Let $\Gamma$ be an integral lattice in $\mathbb{R}^n$. A $\mathbb{Z}$-submodule of $\Gamma$ is called sublattice of $\Gamma$. A sublattice $\Lambda$ of $\Gamma$ is called primitive if $\Gamma/\Lambda$ is a free $\mathbb{Z}$ module.
Is there some way to think about primitive lattices? And why are they named "primitive"?
My idea is that a primitive sublattice $ \Lambda\subseteq \Gamma\subset\mathbb R^n $ is such that $ \Lambda=\mathrm{span}(\Lambda)\cap\Gamma $ so they're basically the equivalent for lattices of subspaces for a vector space.
The following should be a valid proof but I would like to have a feedback before calling it conclusive.
The inclusion $ \Lambda\subseteq\mathrm{span}(\Lambda)\cap\Gamma $ is obvious, let's prove the opposite inclusion assuming $ \Lambda $ primitive.

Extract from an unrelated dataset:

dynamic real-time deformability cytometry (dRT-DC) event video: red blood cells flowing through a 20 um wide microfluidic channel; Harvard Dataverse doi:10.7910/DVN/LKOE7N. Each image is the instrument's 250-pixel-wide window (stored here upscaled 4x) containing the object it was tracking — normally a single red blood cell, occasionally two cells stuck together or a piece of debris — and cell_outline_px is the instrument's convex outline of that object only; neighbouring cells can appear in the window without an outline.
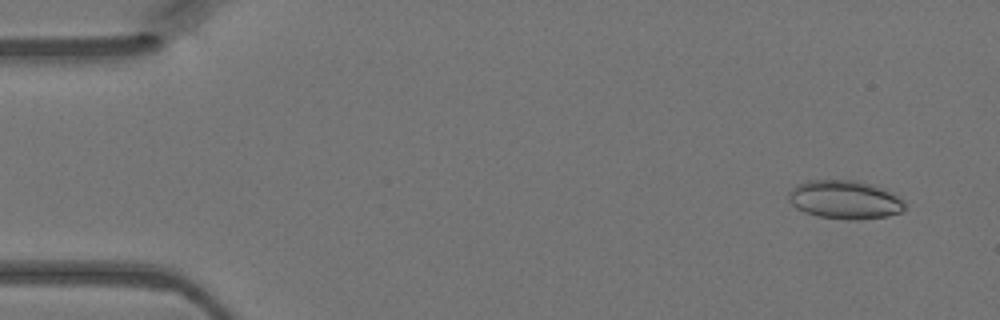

Suppose $ \mathrm{rk}(\Gamma)=n $ and $ \mathrm{rk}(\Lambda)=r\leq n $, then we can write
$ \Gamma=\bigoplus_{i=1}^n w_i\mathbb Z, \;\Lambda= \bigoplus_{j=1}^r v_j\mathbb Z $
with $ v_j=\sum_{i=1}^na_{j,i}w_i $ and $ A:= [a_{j,i}] $ such that $ \mathrm{rk}(A)=r $.
Now let $ v\in \mathrm{span}(\Lambda)\cap\Gamma $ therefore there are $ b_i\in\mathbb Z $ and $ x_j\in\mathbb R $ such that
$ v=\sum_{i=1}^n b_iw_i=\sum_{j=1}^rx_jv_j=\sum_{j=1}^rx_j\sum_{i=1}^na_{j,i}w_i= \sum_{i=1}^n\left(\sum_{j=1}^ra_{j,i}x_j\right)w_i $
from which $ \sum_{j=1}^ra_{j,i}x_j = b_i $ or $ A^Tx=b $.
Suppose $ A' $ is a $ r\times r $ submatrix of $ A^T $ with non-zero determinant, by reordering the basis we can consider $ b = [b'\,|\, b''] $ such that $ A'x=b' $. Now $ A' $ and $ b' $ have integer coefficients and the matrix is invertible, then $ x=A'^{-1}b' $ and has rational coefficients, more precisely $ \det(A') x\in \mathbb Z^r $.
Now consider $ \Gamma/\Lambda $ free. If we suppose $ 0\neq v\notin\Lambda $ we have that the only integer multiple of $ v $ that can lie in $ \Lambda $ is $ 0 $ but $ \det(A')v $ has integer components on $ {v_j} $ and is therefore in $ \Lambda $ despite $ \det(A') \neq 0 $, absurd, and therefore $ v\in\Lambda $.
This proves primitive $\Rightarrow \Lambda=\mathrm{span}(\Lambda)\cap\Gamma $.
For the opposite inclusion we suppose that $ [v]\in \Gamma/\Lambda $ such that it exists $ k\in\mathbb Z $ for which $ k[v]=0 $ or equivalently $ kv\in \Lambda=\mathrm{span}(\Lambda)\cap\Gamma $ and dividing by $ k $ also $ v\in\mathbb{span}(\Lambda) $. But $ v $ was also in $ \Gamma $ by hypothesis and therefore $ v\in\mathbb{span}(\Lambda)\cap\Gamma=\Lambda $ and $ [v]=0 $, which proves $ \Gamma/\Lambda $ free.